(Exercise brief) Retype the listing lines below, beginning at the line that contains "pose: elev=8.1 azim=179.5" and stopping after the line that contains "Dot at: (219, 229)".

(Data shown)

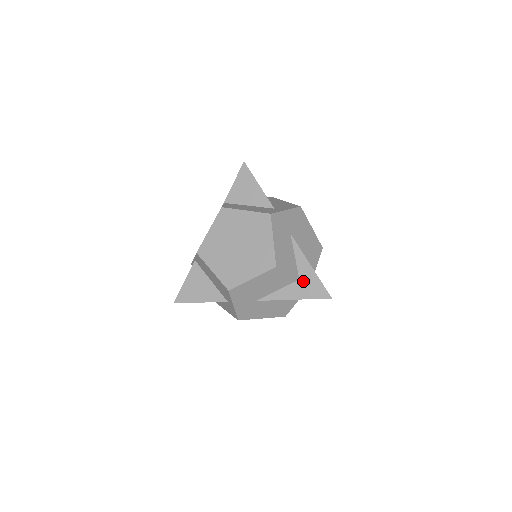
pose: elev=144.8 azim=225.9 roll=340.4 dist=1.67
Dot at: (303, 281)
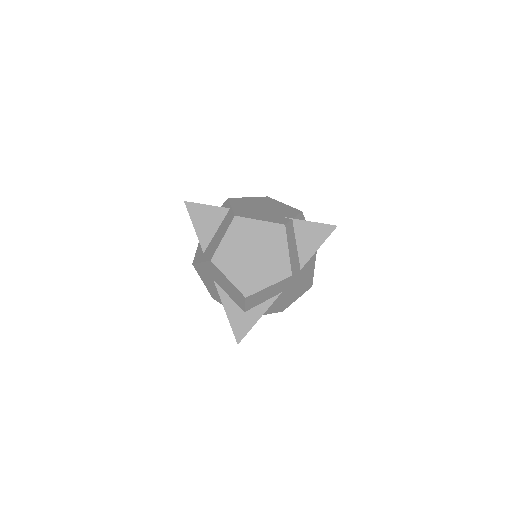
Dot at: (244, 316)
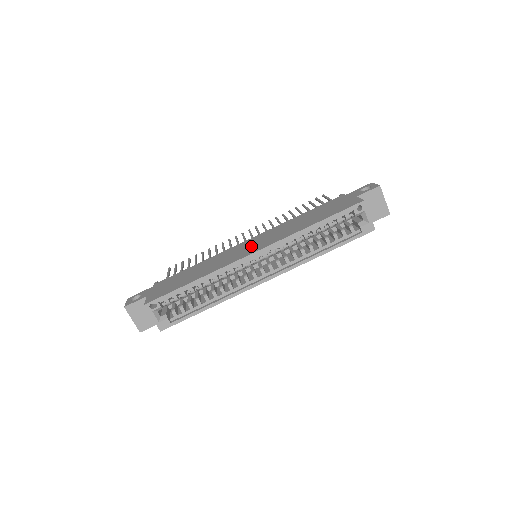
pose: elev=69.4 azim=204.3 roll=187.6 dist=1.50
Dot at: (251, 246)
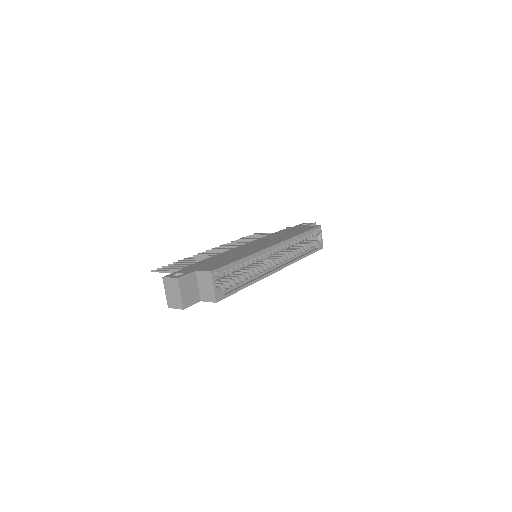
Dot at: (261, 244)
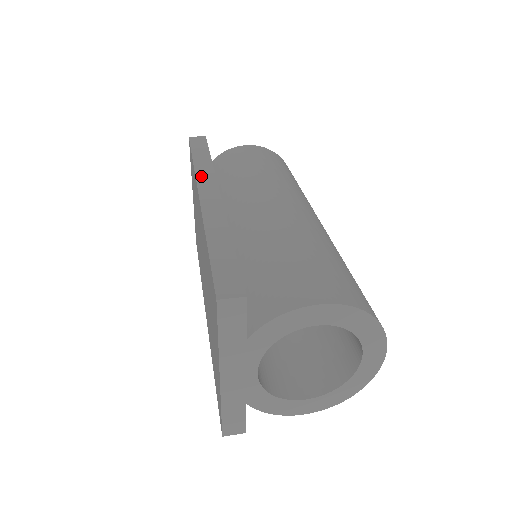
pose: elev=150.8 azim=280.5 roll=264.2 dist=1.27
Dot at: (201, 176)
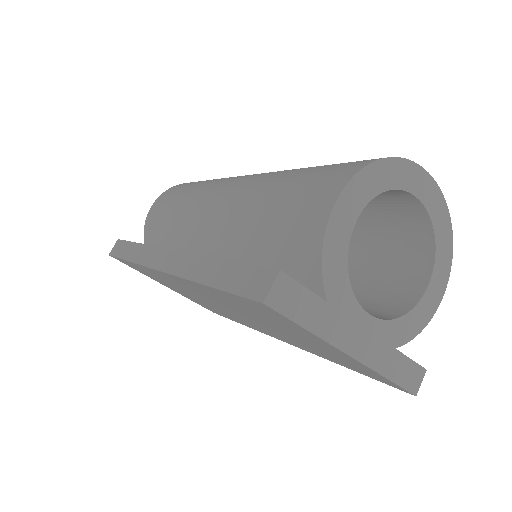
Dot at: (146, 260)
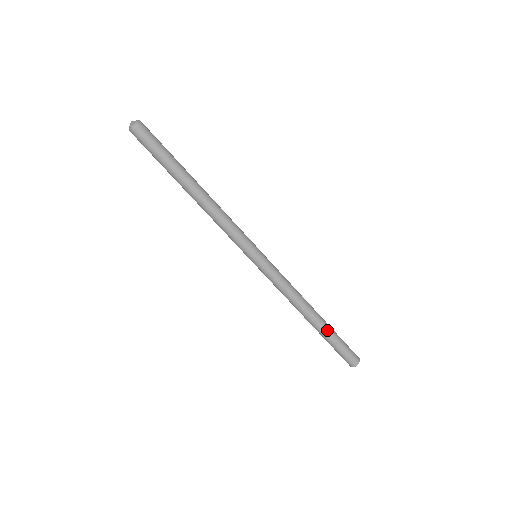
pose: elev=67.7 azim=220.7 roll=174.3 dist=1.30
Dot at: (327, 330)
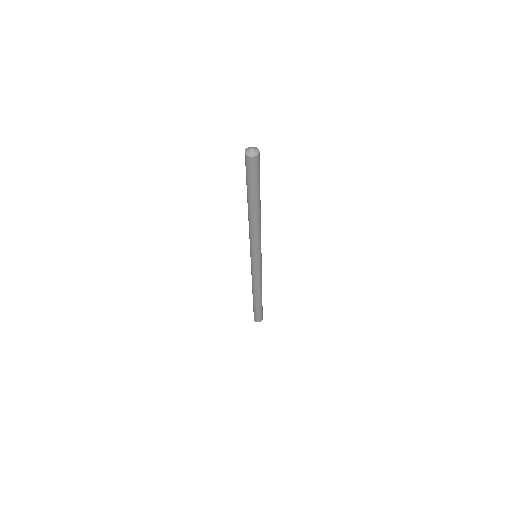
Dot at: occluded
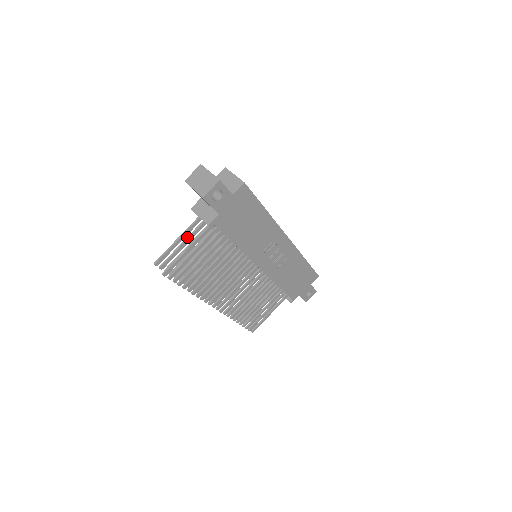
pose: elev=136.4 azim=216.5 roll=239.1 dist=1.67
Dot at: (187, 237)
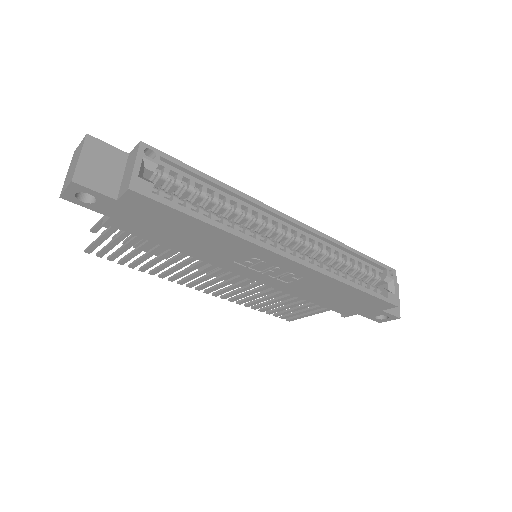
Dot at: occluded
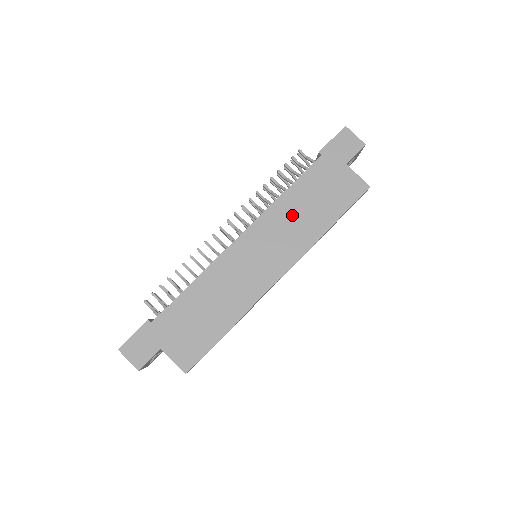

==

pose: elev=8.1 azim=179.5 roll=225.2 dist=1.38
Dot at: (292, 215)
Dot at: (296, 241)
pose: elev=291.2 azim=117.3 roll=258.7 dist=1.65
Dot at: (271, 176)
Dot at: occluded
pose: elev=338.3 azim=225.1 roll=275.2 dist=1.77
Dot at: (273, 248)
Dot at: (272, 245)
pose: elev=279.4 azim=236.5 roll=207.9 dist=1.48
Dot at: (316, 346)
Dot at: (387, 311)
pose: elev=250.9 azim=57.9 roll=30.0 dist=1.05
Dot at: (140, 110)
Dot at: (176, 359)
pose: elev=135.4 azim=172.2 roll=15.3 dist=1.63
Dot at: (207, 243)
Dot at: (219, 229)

(Written answer)
pose: elev=8.1 azim=179.5 roll=225.2 dist=1.38
Dot at: (292, 215)
Dot at: (296, 241)
pose: elev=291.2 azim=117.3 roll=258.7 dist=1.65
Dot at: (271, 176)
Dot at: occluded
pose: elev=338.3 azim=225.1 roll=275.2 dist=1.77
Dot at: (273, 248)
Dot at: (272, 245)
pose: elev=279.4 azim=236.5 roll=207.9 dist=1.48
Dot at: (316, 346)
Dot at: (387, 311)
pose: elev=250.9 azim=57.9 roll=30.0 dist=1.05
Dot at: (140, 110)
Dot at: (176, 359)
pose: elev=135.4 azim=172.2 roll=15.3 dist=1.63
Dot at: (207, 243)
Dot at: (219, 229)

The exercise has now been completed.